— CONSEGNA 1 —
Nel testo sul tempo dei giovani nello sport, di che cosa ha bisogno il giovane per muoversi, giocare e scoprirsi?
— CONSEGNA 2 —
Prosegui il testo sul tempo dei giovani nello sport dopo la sua ultima frase.

— TESTO DI PARTENZA —
============

Il giovane ha bisogno di muoversi, giocare, scoprirsi. E per fare questo e molto altro ha bisogno di tempo. Un tempo fatto di collegamenti, istinti, pause, sguardi, intuizioni. Un tempo fatto di gioie e di delusioni. Eppure, quando si inquadra un’esperienza sportiva, a volte se ne fraintende il significato; succede che una parentesi colma di creatività, discrezionalità o empatia, pensata per favorire l’autonomia del giovane, si interpreti come il “tempo morto” in un pomeriggio di allenamento. Mentre in quello spazio c'è dell’altro, che ha dell'incredibile ed è vitale.
Se si fa attenzione, il "tempo morto" si riconosce al volo; ha una sua impronta ed è ben definito.
È quello in cui il giovane viene abbandonato nel contesto in cui si trova, è quello in cui la trascuratezza prende il posto della reciprocità ed è lo stesso in cui l’allenatore perde il senso delle sue proposte.

============

— DATI FORNITI —
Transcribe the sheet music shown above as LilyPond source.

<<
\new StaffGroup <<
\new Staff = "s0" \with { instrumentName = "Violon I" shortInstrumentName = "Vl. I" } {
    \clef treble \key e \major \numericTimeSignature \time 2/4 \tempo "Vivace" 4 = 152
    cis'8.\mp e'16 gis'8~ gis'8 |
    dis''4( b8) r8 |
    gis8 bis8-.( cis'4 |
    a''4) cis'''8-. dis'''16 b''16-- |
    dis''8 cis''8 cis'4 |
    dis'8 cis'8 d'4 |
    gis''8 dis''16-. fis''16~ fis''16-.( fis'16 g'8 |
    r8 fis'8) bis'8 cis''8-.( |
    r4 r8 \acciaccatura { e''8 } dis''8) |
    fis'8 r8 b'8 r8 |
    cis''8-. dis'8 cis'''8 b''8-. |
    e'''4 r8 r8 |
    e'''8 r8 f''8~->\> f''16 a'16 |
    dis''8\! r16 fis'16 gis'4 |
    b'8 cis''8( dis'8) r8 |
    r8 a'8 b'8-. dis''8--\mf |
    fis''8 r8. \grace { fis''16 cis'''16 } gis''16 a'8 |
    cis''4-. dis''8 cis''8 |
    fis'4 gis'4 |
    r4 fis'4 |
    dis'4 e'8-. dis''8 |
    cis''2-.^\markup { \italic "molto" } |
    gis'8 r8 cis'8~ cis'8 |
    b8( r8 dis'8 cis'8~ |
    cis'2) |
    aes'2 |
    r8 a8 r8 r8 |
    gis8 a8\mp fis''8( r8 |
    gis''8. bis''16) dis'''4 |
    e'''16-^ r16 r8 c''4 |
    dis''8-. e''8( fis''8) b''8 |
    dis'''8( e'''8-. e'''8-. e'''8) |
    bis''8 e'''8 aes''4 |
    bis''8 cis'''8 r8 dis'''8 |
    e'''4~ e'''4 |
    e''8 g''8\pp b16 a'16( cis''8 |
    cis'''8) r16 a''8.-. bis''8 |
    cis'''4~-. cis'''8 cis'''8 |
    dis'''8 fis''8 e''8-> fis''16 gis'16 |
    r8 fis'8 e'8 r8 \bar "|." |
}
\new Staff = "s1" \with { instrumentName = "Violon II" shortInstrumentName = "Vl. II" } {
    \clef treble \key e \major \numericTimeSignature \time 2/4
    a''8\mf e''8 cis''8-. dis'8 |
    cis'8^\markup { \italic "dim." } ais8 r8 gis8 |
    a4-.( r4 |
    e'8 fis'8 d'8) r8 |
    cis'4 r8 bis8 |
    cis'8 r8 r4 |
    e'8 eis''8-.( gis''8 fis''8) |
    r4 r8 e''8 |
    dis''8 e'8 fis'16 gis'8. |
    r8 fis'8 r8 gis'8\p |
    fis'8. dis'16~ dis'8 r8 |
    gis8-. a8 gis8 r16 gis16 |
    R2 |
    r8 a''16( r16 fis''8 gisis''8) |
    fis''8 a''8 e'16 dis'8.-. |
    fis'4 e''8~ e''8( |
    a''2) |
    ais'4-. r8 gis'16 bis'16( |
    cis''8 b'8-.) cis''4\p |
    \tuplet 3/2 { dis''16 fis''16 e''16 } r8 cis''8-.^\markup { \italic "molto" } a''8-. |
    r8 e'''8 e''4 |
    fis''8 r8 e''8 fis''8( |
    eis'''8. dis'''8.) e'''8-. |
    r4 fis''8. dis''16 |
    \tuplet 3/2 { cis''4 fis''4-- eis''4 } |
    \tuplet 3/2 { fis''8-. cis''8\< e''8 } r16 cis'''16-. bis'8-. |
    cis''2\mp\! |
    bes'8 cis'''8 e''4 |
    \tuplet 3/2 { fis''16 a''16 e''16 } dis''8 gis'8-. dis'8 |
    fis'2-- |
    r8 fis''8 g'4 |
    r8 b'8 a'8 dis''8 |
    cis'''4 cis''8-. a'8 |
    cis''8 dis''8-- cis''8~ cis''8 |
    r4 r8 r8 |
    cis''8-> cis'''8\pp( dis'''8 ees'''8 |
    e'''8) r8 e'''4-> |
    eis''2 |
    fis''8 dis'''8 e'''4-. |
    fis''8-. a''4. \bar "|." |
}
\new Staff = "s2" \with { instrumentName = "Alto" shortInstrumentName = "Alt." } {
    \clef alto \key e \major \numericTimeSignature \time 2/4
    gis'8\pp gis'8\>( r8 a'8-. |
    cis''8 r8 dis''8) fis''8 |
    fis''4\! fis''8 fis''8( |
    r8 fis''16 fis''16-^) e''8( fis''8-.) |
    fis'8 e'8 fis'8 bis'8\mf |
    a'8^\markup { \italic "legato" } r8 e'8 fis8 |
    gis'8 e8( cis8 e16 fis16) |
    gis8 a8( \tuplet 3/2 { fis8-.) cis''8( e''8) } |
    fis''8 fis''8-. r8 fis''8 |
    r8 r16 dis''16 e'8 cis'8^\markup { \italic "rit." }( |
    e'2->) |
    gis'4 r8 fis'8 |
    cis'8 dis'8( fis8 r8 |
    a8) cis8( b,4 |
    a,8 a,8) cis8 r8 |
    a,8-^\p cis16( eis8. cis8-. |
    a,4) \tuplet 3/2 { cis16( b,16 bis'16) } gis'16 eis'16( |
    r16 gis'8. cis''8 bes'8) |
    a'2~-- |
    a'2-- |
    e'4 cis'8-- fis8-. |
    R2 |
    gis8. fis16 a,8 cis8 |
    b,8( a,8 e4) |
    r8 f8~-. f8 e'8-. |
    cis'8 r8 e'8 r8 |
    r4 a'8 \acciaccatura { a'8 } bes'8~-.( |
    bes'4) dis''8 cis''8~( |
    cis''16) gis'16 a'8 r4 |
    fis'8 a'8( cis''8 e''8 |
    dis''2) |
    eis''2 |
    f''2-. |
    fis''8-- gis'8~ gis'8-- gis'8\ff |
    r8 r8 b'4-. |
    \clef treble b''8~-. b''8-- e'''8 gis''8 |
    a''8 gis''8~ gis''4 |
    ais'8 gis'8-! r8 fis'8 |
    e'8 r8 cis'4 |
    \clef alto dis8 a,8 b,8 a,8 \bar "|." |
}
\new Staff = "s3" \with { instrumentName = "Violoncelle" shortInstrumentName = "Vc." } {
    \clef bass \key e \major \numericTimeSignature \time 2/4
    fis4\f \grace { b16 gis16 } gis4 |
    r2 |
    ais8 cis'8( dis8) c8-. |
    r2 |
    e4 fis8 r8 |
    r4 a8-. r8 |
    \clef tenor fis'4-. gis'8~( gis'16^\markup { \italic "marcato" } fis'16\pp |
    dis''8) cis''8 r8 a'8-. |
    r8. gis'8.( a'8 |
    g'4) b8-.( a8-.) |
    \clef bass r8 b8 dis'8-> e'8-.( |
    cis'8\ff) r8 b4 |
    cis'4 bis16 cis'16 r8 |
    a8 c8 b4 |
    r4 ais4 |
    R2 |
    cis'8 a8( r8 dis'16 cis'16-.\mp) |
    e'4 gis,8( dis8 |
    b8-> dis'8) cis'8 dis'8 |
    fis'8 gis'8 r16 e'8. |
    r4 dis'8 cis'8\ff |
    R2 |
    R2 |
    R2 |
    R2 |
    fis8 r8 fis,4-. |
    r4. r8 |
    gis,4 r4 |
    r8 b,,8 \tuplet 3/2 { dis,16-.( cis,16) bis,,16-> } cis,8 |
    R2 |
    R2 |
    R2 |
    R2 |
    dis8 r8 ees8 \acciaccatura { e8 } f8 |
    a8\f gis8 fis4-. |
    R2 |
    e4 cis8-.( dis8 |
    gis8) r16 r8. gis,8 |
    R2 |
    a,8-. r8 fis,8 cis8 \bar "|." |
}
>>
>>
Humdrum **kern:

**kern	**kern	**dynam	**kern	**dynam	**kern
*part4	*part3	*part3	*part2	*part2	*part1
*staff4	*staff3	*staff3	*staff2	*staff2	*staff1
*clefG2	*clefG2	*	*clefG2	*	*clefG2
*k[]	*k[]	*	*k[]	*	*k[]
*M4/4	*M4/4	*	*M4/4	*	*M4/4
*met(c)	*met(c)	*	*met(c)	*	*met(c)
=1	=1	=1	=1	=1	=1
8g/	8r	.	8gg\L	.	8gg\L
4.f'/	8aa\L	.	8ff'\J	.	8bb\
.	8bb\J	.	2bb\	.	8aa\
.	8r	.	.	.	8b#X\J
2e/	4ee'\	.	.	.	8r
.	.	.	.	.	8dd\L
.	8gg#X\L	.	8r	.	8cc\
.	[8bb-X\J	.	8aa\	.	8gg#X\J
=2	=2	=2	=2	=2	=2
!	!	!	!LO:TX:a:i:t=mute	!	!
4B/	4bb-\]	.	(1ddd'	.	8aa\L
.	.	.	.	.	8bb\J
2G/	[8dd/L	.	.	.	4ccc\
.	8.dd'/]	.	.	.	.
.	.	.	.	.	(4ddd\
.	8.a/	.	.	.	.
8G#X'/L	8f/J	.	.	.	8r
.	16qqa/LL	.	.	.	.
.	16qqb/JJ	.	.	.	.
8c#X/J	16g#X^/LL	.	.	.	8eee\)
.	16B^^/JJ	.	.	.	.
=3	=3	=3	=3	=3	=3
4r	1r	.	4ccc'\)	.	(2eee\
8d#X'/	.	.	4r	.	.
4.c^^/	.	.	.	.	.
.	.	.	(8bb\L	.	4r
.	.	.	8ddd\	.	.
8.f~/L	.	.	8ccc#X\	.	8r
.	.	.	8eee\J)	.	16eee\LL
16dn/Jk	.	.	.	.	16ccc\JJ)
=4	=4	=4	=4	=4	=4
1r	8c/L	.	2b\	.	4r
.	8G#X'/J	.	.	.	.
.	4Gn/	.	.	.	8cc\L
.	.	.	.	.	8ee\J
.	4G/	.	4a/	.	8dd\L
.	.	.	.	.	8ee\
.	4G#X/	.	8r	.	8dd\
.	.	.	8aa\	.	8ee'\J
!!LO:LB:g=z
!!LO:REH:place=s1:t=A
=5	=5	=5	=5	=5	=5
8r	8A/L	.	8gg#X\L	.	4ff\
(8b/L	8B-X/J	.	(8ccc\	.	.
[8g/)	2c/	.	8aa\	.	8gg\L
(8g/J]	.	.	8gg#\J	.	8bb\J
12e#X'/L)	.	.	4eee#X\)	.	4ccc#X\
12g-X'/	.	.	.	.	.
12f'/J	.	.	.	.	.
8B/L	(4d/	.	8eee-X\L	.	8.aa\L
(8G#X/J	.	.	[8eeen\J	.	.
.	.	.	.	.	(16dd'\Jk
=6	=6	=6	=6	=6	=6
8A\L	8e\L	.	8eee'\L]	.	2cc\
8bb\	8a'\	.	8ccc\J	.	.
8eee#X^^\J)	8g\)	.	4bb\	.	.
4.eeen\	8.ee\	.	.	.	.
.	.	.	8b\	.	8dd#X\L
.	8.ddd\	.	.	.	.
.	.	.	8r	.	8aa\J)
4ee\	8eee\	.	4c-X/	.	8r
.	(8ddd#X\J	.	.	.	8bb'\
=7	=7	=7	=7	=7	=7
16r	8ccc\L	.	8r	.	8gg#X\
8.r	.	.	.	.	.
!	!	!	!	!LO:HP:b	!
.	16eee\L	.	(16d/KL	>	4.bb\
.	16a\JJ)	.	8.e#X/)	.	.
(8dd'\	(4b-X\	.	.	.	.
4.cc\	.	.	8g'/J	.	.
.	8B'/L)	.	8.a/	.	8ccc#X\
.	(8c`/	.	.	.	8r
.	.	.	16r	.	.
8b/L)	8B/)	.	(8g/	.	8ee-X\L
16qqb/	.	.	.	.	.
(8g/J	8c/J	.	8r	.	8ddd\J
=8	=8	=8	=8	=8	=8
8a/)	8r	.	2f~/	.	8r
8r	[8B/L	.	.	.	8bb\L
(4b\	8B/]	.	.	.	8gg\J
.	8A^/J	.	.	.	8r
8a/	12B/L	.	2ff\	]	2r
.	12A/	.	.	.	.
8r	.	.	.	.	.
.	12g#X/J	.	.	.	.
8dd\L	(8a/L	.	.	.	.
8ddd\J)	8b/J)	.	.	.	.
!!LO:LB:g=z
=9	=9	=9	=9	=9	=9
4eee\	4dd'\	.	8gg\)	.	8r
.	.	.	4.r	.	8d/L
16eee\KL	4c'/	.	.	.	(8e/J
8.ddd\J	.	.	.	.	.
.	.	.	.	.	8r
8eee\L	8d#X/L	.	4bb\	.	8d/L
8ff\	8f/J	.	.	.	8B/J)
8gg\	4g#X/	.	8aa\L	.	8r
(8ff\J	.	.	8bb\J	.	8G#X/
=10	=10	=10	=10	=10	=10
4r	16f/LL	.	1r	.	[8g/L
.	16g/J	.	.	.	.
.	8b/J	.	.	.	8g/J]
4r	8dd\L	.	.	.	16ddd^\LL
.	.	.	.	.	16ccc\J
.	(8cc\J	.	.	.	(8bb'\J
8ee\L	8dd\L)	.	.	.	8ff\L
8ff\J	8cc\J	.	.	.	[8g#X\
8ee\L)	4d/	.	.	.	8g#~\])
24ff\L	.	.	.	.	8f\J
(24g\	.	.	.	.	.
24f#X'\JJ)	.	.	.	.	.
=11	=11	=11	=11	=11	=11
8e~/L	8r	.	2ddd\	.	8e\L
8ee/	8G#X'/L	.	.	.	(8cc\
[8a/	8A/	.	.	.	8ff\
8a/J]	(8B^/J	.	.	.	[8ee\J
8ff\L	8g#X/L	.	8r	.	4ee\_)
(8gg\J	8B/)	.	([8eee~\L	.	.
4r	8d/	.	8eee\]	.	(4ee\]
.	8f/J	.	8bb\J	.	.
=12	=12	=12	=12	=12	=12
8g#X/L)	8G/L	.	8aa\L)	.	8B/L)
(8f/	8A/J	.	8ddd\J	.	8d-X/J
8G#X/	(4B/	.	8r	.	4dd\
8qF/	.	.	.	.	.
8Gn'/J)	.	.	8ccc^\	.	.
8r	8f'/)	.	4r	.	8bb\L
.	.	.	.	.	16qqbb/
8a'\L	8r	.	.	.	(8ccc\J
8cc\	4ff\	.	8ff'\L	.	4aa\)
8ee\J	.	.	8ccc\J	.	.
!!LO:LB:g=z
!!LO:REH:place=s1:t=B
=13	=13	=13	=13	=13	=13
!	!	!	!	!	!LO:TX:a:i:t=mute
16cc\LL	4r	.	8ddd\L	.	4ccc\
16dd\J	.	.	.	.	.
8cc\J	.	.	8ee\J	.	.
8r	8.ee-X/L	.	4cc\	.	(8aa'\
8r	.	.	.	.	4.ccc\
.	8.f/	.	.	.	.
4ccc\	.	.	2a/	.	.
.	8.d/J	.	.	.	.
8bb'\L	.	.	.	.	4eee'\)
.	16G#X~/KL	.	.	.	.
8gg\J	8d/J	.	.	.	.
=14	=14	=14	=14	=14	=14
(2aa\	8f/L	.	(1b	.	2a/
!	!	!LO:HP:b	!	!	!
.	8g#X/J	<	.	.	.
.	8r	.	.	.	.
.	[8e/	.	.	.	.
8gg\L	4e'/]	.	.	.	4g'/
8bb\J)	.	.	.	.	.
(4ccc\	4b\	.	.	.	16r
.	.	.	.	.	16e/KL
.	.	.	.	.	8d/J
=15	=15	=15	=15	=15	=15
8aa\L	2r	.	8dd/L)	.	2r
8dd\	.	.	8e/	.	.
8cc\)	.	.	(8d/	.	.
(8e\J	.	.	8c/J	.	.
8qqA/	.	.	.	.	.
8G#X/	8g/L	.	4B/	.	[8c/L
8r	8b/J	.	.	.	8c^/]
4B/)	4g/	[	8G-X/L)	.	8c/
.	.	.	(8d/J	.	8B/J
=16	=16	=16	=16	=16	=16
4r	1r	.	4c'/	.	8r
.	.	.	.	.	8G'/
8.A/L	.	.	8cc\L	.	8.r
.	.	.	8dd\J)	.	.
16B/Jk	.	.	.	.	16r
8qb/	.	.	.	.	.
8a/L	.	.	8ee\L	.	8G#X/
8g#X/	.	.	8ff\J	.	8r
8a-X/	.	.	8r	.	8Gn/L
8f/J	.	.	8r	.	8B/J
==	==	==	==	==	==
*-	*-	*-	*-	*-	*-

============

— RISPOSTA 1 —
Ha bisogno di tempo.

— RISPOSTA 2 —
Per riuscire a definire i "tempi morti" ci vuole occhio e per farlo è importante comprendere che allenare il corpo, convinti che la mente faccia da sé, è un imbroglio. L’evoluzione del cervello non gode di vita propria. Il vero allenatore è colui che educa trovando il tempo e la tranquillità per stabilire delle connessioni continue.


Bisogna procurare stimoli diversificati e polivalenti e se libertà e responsabilità sono un valore, una volta in campo, occorre dare spazio alla sintonia e all’entusiasmo ed affinare la consapevolezza, perché resti al passo con la vita. Sono queste le opportunità da offrire. A tutti. In campo e fuori.
In questi termini, però, mi verrebbe da chiedere: siamo davvero così sicuri di riconoscere i "tempi morti”?